Oleh : Ruruh Anjar
“Orang yang kuat itu bukan orang yang selalu menang dalam bergulat. Orang yang kuat adalah orang yang bisa menguasai dirinya saat marah” (HR Al-Bukhari)
Di dalam pernak-pernik hidup, pernahkah kita merasakan atau menjumpai seseorang dalam keadaan marah? Tercurah begitu saja dengan emosi meledak tak terkendali. Bahkan wajahnya akan terlihat garang dan tak peduli kanan kiri. Maka Rasulullah menyiratkan dalam hadits riwayat Ahmad bahwa marah itu dari setan, setan itu diciptakan dari api, dan api (bisa) dipadamkan dengan air. Jika salah seorang dari kalian marah, berwudhulah.
Di dalam hadits lain yang diriwayatkan Bukhari dan Muslim, Rasulullah memerintahkan orang yang terpicu amarah untuk mengucapkan ta’awudz. A’udzubillahi mina asy-syaithani ar-rajim (aku berlindung kepada Allah dari setan yang terkutuk).
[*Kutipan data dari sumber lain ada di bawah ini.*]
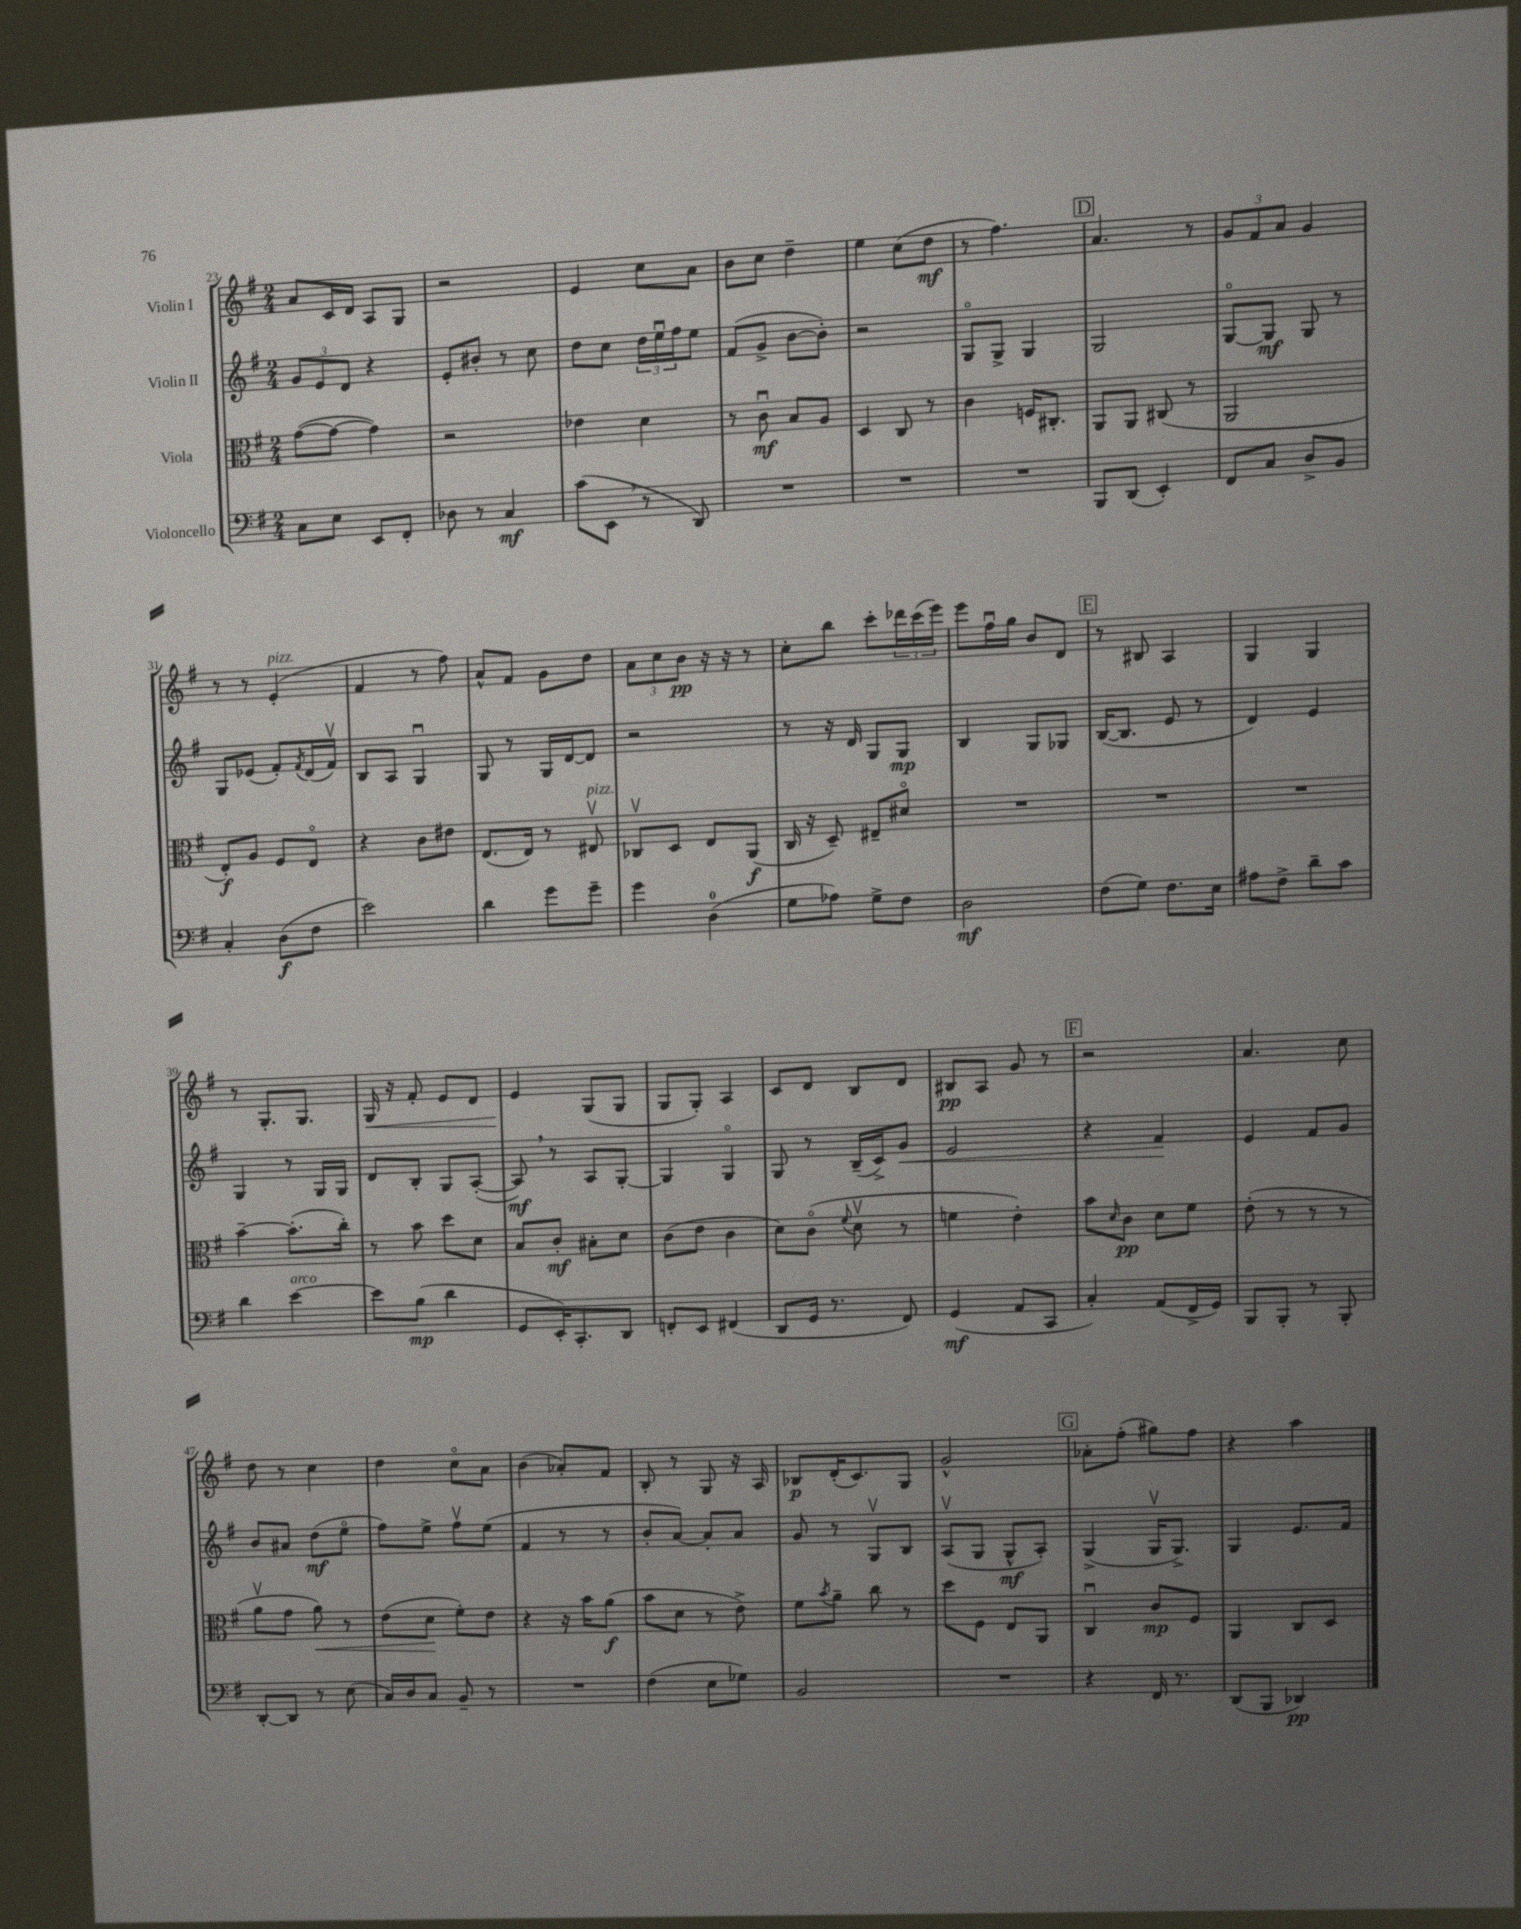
<<
\new StaffGroup <<
\new Staff = "s0" \with { instrumentName = "Violin I" } {
    \clef treble \key g \major \numericTimeSignature \time 2/4
    a'8 c'16 d'16 a8 g8 |
    r2 |
    e'4 c''8 a'8 |
    b'8 c''8 d''4-- |
    e''4 c''8( d''8\mf |
    r8 fis''4.) |
    \mark \markup { \box "D" } a'4. r8 |
    \tuplet 3/2 { g'8 fis'8 a'8 } g'4 |
    r8 r8 e'4-.^\markup { \italic "pizz." }( |
    fis'4 r8 fis''8) |
    a'8-^ fis'8 g'8 d''8 |
    \tuplet 3/2 { a'8 c''8 b'8\pp } r16 r16 r8 |
    c''8-. b''8 c'''8-. \tuplet 3/2 { des'''16 c'''16( e'''16) } |
    e'''8 fis''16\downbow g''16 b'8 d'8 |
    \mark \markup { \box "E" } r8 bis8 a4 |
    g4 g4 |
    r8 g8.-. g8. |
    g16\< r16 fis'8-. e'8 d'8 |
    e'4\! g8( g8 |
    g8 g8-.) a4 |
    c'8 d'8 b8 d'8 |
    bis8\pp a8 g'8 r8 |
    \mark \markup { \box "F" } r2 |
    a'4. c''8 |
    d''8 r8 c''4 |
    d''4 c''8\flageolet a'8 |
    b'4( aes'8-.) fis'8 |
    b8-. r8 g8 r16 a16 |
    bes8\p d'16-.( c'8.) g8 |
    g'2-^ |
    \mark \markup { \box "G" } aes'8-. fis''8-.( gis''8) fis''8 |
    r4 a''4 \bar "|." |
}
\new Staff = "s1" \with { instrumentName = "Violin II" } {
    \clef treble \key g \major \numericTimeSignature \time 2/4
    \tuplet 3/2 { g'8 e'8 d'8 } r4 |
    e'8-. bis'8-. r8 c''8 |
    d''8 c''8 \tuplet 3/2 { d''16 e''16\downbow fis''16 } e''8 |
    fis'8( g'8-> b'8~ b'8-.) |
    r2 |
    g8\flageolet g8-> g4 |
    \mark \markup { \box "D" } g2 |
    g8~\flageolet g8\mf g8 r8 |
    g8 ees'8( fis'8-.) \acciaccatura { fis'8 } d'16( fis'16\upbow) |
    b8 a8 g4\downbow |
    g8 r8 g16 d'16~ d'8 |
    r2 |
    r8 r16 d'16 g8 g8\mp |
    b4 g8 ges8 |
    \mark \markup { \box "E" } b16~( b8. e'8 r8 |
    d'4) e'4 |
    g4 r8 g16 g16 |
    d'8 b8-. g8 a8~-.( |
    a8\mf) \breathe r8 a8 g8~-. |
    g4 g4\flageolet |
    g8 r8 b16--( c'16->) g'8\< |
    e'2 |
    \mark \markup { \box "F" } r4 fis'4\! |
    e'4 fis'8 g'8 |
    b'8 ais'8 d''8\mf( e''8\flageolet |
    fis''8) e''8-> fis''8\upbow e''8( |
    fis'4 r8 r8 |
    b'8-. a'8~) a'8-. a'8 |
    g'8 r8 g8\upbow b8 |
    a8\upbow( g8 g8-^\mf a8-.) |
    \mark \markup { \box "G" } g4->( g16\upbow g8.->) |
    g4 e'8. fis'16 \bar "|." |
}
\new Staff = "s2" \with { instrumentName = "Viola" } {
    \clef alto \key g \major \numericTimeSignature \time 2/4
    g'8~( g'8~ g'4) |
    r2 |
    ees'4 d'4 |
    r8 c'8\downbow\mf b8 a8 |
    d4 c8 r8 |
    c'4 f16 cis8.-. |
    \mark \markup { \box "D" } a,8 a,8 cis8( r8 |
    a,2 |
    e8-.\f) a8 fis8 e8\flageolet |
    r4 c'8 eis'8 |
    e8.( e16) r8 eis8\upbow^\markup { \italic "pizz." } |
    ces8\upbow d8 e8 a,8\f( |
    c16 r16 d8--) eis8-- dis'8\flageolet |
    R2 |
    \mark \markup { \box "E" } R2 |
    R2 |
    b'4~-- b'8.-.( c''16-.) |
    r8 b'8 d''8 d'8 |
    b8 c'8-.\mf bis8-. d'8 |
    c'8( e'8 c'4 |
    d'8) c'8\flageolet( \appoggiatura { fis'8 } d'8\upbow r8 |
    f'4 e'4-.) |
    \mark \markup { \box "F" } b'8 \grace { d'16 } c'8\pp d'8 fis'8 |
    e'8-.( r8 r8 r8 |
    a'8\upbow g'8 a'8\<) r8 |
    e'8( d'8\! fis'8-.) e'8 |
    r4 r16 b'16 a'8\f( |
    b'8 d'8 r8 e'8->) |
    fis'8 \acciaccatura { b'8 } a'8-- c''8 r8 |
    d''8 fis8 e8 a,8 |
    \mark \markup { \box "G" } c4\downbow c'8\mp fis8 |
    a,4 c8 d8 \bar "|." |
}
\new Staff = "s3" \with { instrumentName = "Violoncello" } {
    \clef bass \key g \major \numericTimeSignature \time 2/4
    c8 e8 e,8 fis,8-. |
    des8 r8 c4\mf |
    c'8( e,8 \breathe r8 d,8) |
    R2 |
    R2 |
    R2 |
    \mark \markup { \box "D" } b,,8 d,8( e,4-.) |
    fis,8 c8 d8-> b,8 |
    c4-. d8\f( fis8 |
    e'2) |
    d'4 g'8 g'8-- |
    g'4 d4-0( |
    g8 aes8) g8-> fis8 |
    d2\mf |
    \mark \markup { \box "E" } fis8( g8) fis8. e16 |
    ais8 fis8-> d'8-- c'8 |
    d'4 e'4~^\markup { \italic "arco" } |
    e'8 b8\mp( d'4 |
    g,8 e,16-.) c,8.-. d,8 |
    f,8-. e,8 fis,4( |
    d,8 g,16 r8. fis,8) |
    g,4\mf( a,8 c,8 |
    \mark \markup { \box "F" } c4-.) a,8( fis,16-> g,16) |
    b,,8 b,,8-. r8 b,,8-. |
    d,8~-. d,8 r8 e8( |
    c16) d16 c8 b,8-- r8 |
    R2 |
    fis4( e8 ges8) |
    b,2 |
    R2 |
    \mark \markup { \box "G" } r4 fis,16 r8. |
    d,8( b,,8 des,4\pp) \bar "|." |
}
>>
>>
\layout { \context { \Score currentBarNumber = #23 } }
Secara umum marah merupakan perbuatan tercela, terbakar nafsu, dan berasal dari setan. Hingga Rasulullah mengarahkan manusia untuk mengendalikannya. Di dalam hadits riwayat Bukhari dikisahkan bahwa seseorang pernah memohon kepada Nabi, “Berpesanlah kepadaku”. Nabi pun berpesan kepadanya, “Jangan marah”. Orang itu memohon berkali-kali, dan pesan Nabi selalu sama, “Jangan marah”.
Bahkan Allah berfirman, “(Yaitu) orang-orang yang mendermakan (hartanya), baik di waktu lapang maupun sempit, dan orang-orang yang menahan amarahnya dan memaafkan (kesalahan) orang. Allah menyukai orang-orang yang berbuat kebajikan” (Q.S. Ali Imran; 134).
Meski demikian, adapula marah yang terpuji, yaitu marah ketika aturan Allah dilanggar. Saat agamaNya yang mulia dilecehkan dan dinista. Rasulullah juga pernah marah untuk hal ini. Sebagaimana Bukhari yang meriwayatkan dari ‘Aisyah, “Ketika Rasulullah memerintahkan kepada kaum muslimin untuk melakukan amalan, yang sebenarnya bisa mereka lakukan, namun mereka berkilah, ‘Kami tidak sepertimu, wahai Rasulullah, karena Allah telah mengampuni dosamu yang dulu dan akan datang.’ Wajah Rasulullah langsung berubah karena marah dan berkata, ‘Orang yang paling bertakwa dan paling mengenal Allah adalah aku!”
Ada pula yang diriwayatkan Muslim dari Abdullah ibn Amru, “Suatu hari, pagi-pagi buta, aku menemui Rasulullah. Saat itu terdengar suara gaduh dua orang yang berselisih pendapat tentang sebuah ayat. Dengan wajah penuh kemarahan, Rasulullah menemui kami dan berkata, “Orang-orang sebelum kalian binasa karena memperselisihkan kitab mereka.”
Selain Rasulullah, Nabi Musa juga pernah marah kepada kaumnya. “Dan tatkala Musa telah kembali kepada kaumnya dengan marah dan sedih hati, berkatalah dia, ‘Alangkah buruknya perbuatan yang kalian kerjakan sesudah kepergianku” (Q.S. Al-A’raf; 150).
Maka sudah seharusnya kaum muslimin menjadi manusia kuat, dengan mengendalikan amarah yang bersifat tercela. Namun jika marahnya karena Allah dan dalam kebenaran, maka ia tidak tercela meski harus disertai etika/adab sesuai tuntunan syara’ saat menyampaikannya.